§ Текст для анализа
Трубецкой не отказывается от своей программы политического христианства, но приходит к мысли, что прямая политическая работа и злободневная журналистика недостаточно эффективны. В результате принимается решение о закрытии «Московского еженедельника» и продолжении деятельности в принципиально ином формате – книгоиздательства религиозно-философской литературы, получившего название «Путь». «Чтобы оказывать глубокое духовное влияние, мысль должна очиститься и углубиться. Должны зародиться новые духовные силы... Публицистика, как я ее понимаю, должна питаться философией и углубленным религиозным пониманием! Стало быть, философия – первая задача, а публицистика – вторая и даже третья!» Приведенные слова – из письма Трубецкого Маргарите Морозовой, с которой он познакомился в 1905 году и нашел в ней ближайшую подругу и сподвижницу.
В истории русской культуры Серебряного века этой необыкновенной женщине принадлежит исключительная роль. Вдова крупного московского промышленника Михаила Морозова, она была одной из богатейших – не только материально, но и духовно – женщин России. Вот как запечатлел ее образ Андрей Белый в своей книге воспоминаний «Начало века»: «У нее были изумительные глаза, с отблеском то сапфира, то изумруда; в свою белую тальму, бывало, закутается, привалится к дивану; и – слушает... Мы звали в шутку ее – «дамой с султаном»; огромного роста, она надевала огромную шляпу с огромным султаном; казалась тогда «великаншею»; если принять во внимание рост, тон «хозяйки салона», – то она могла устрашить с непривычки».
«Любовная дружба»
После смерти мужа благосклонности Маргариты Кирилловны добивались многие, в частности, известный историк и политический деятель Павел Милюков, но ее сердце уже принадлежало Евгению Трубецкому. Однако отношения развивались медленно. Спустя три года Морозова сообщала своей наперснице и подруге: «Я приехала вчера, он уже звонил и сейчас же пришел. Мы провели вечер очень хорошо, читали Соловьева и беседовали радостно... На другой день он пришел ко мне опять, не хотел в редакцию, и целый день мы просидели!»
Чтение и обсуждение философских сочинений Соловьева тут не случайно: в это время Трубецкой работает над главной книгой своей жизни – «Миросозерцание В.С. Соловьева», которая была адресована не в последнюю очередь лично Морозовой, ибо ей одной была понятна реальность, стоящая за развиваемой Трубецким философией Эроса. Евгений Николаевич сам признавался Маргарите Кирилловне, что его работа «затрагивает смысл моих с тобой отношений». Демонстрацией того, к чему могло привести последовательное применение принципов соловьевской философии любви на практике, может служить брачный союз Александра Блока и Любови Менделеевой. В свою очередь, дополнительная драматургия в отношениях Трубецкого с Морозовой была связана с тем, что князь состоял в законном браке, и православная мораль не позволяла ему оставить жену. Однако такая непростая ситуация лишь дополнительно разжигала огонь страстей, бесконечно сближая и отдаляя влюбленных друг от друга.

§ Задания к упражнению
- a) Определите, согласуется ли с текстом о Трубецком и Морозовой каждое утверждение: (i) Трубецкой познакомился с Морозовой в 1905 году; (ii) Трубецкой отказался от программы политического христианства; (iii) книга воспоминаний «Начало века» принадлежит Павлу Милюкову. Ответьте «да» или «нет» и приведите решающие слова текста.
- b) Перепечатайте без изменений фрагмент текста о Трубецком и Морозовой, который начинается со слов «Трубецкой не отказывается» и заканчивается словами «подругу и сподвижницу.».

§ Исходные данные
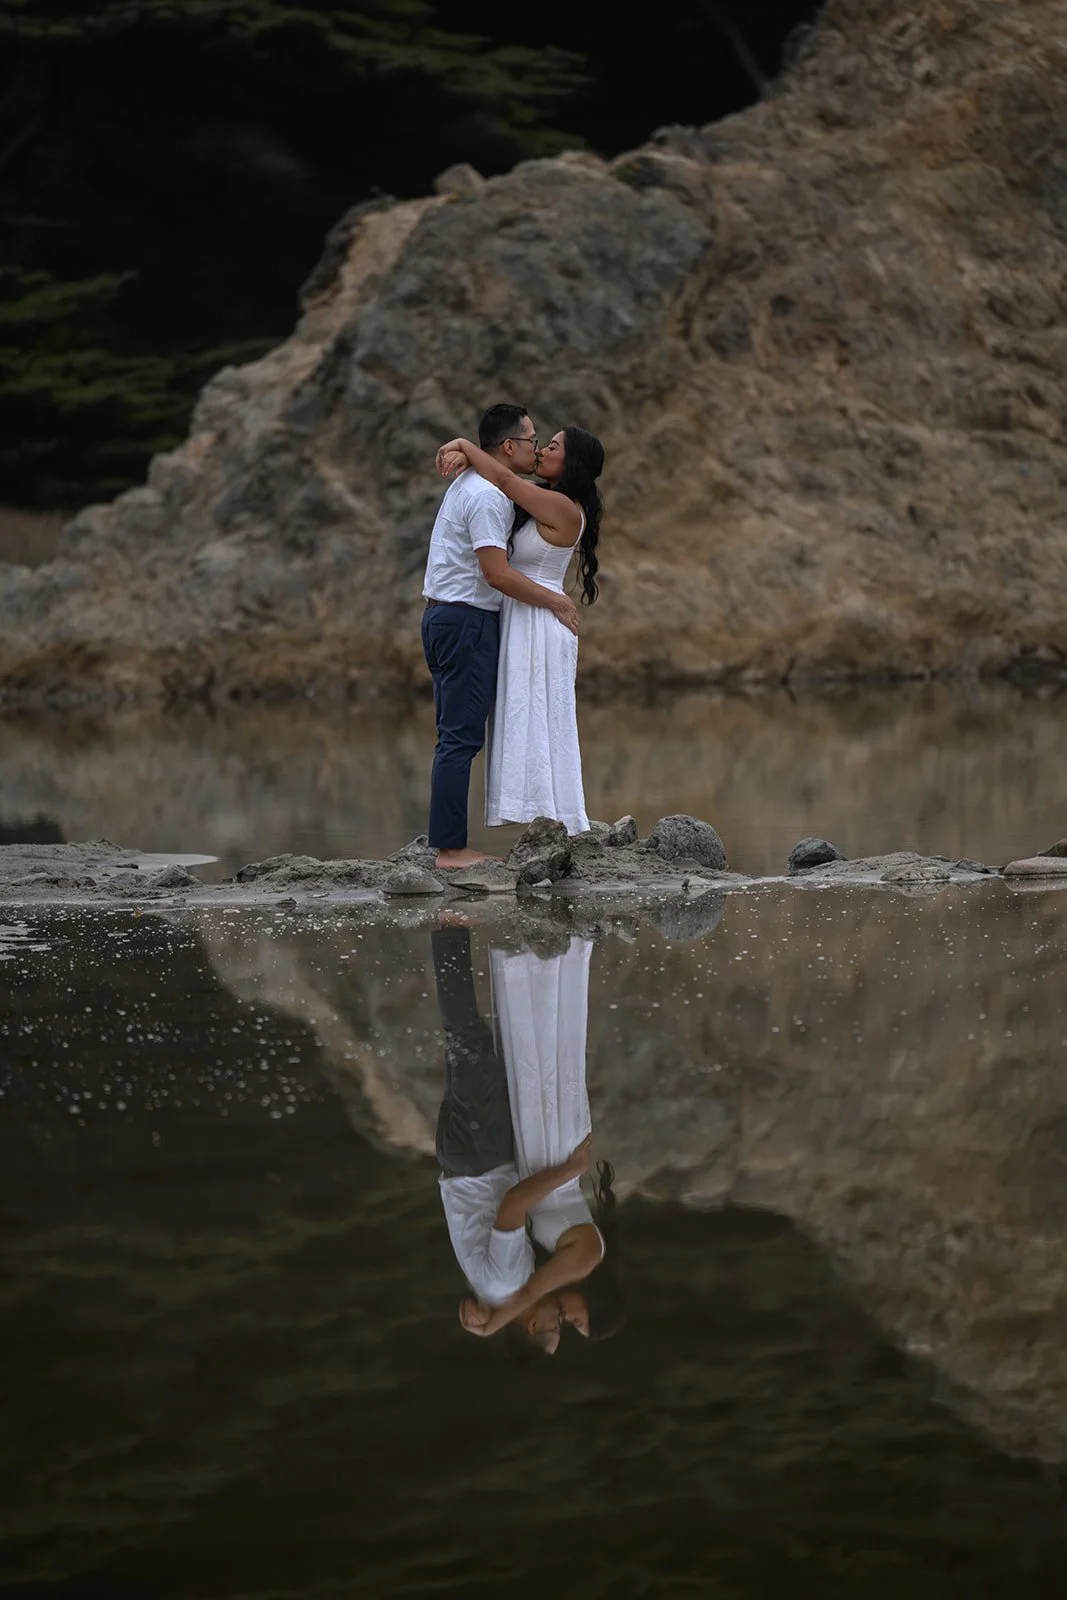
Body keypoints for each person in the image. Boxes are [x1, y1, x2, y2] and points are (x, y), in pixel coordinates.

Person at [421, 404, 580, 870]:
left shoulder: (474, 484)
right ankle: (450, 851)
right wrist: (555, 600)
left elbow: (514, 487)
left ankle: (448, 843)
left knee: (454, 734)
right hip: (466, 620)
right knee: (460, 737)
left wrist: (467, 451)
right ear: (510, 446)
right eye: (532, 440)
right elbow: (497, 574)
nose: (537, 448)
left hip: (446, 617)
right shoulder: (488, 497)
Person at [458, 935, 625, 1356]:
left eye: (569, 1326)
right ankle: (545, 957)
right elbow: (531, 1290)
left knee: (536, 1063)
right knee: (547, 1063)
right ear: (596, 1303)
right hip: (555, 1157)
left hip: (546, 1159)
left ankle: (534, 955)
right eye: (579, 1321)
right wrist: (494, 1323)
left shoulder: (572, 1269)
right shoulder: (585, 1260)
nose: (568, 1319)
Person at [432, 917, 592, 1314]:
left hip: (480, 1154)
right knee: (465, 1043)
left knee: (466, 1036)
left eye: (556, 1325)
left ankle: (449, 925)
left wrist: (571, 1169)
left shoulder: (508, 1283)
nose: (558, 1314)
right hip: (466, 1157)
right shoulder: (499, 1290)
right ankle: (449, 928)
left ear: (534, 1327)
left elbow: (513, 1203)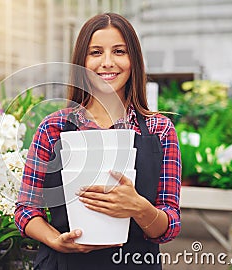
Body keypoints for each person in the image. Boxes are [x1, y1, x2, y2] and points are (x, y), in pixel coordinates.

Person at [14, 13, 181, 269]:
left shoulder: (160, 131)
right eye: (95, 52)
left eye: (119, 51)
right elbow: (26, 211)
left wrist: (139, 207)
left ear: (133, 60)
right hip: (63, 263)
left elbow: (169, 225)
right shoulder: (53, 128)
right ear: (82, 61)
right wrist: (56, 240)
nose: (107, 62)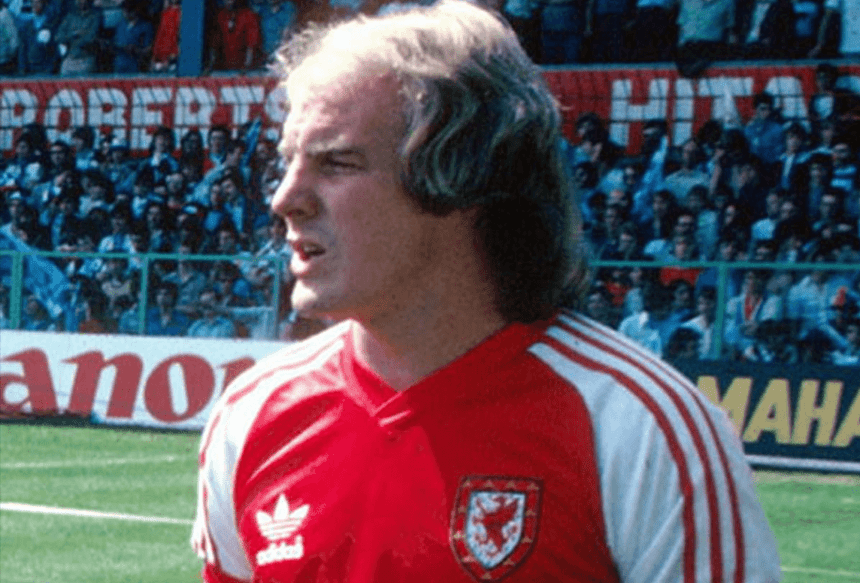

§ Ответы
- a)
(i) Да: «с которой он познакомился в 1905 году».
(ii) Нет: «Трубецкой не отказывается от своей программы политического христианства».
(iii) Нет: «Вот как запечатлел ее образ Андрей Белый в своей книге воспоминаний «Начало века»».

- b)
Трубецкой не отказывается от своей программы политического христианства, но приходит к мысли, что прямая политическая работа и злободневная журналистика недостаточно эффективны. В результате принимается решение о закрытии «Московского еженедельника» и продолжении деятельности в принципиально ином формате – книгоиздательства религиозно-философской литературы, получившего название «Путь». «Чтобы оказывать глубокое духовное влияние, мысль должна очиститься и углубиться. Должны зародиться новые духовные силы... Публицистика, как я ее понимаю, должна питаться философией и углубленным религиозным пониманием! Стало быть, философия – первая задача, а публицистика – вторая и даже третья!» Приведенные слова – из письма Трубецкого Маргарите Морозовой, с которой он познакомился в 1905 году и нашел в ней ближайшую подругу и сподвижницу.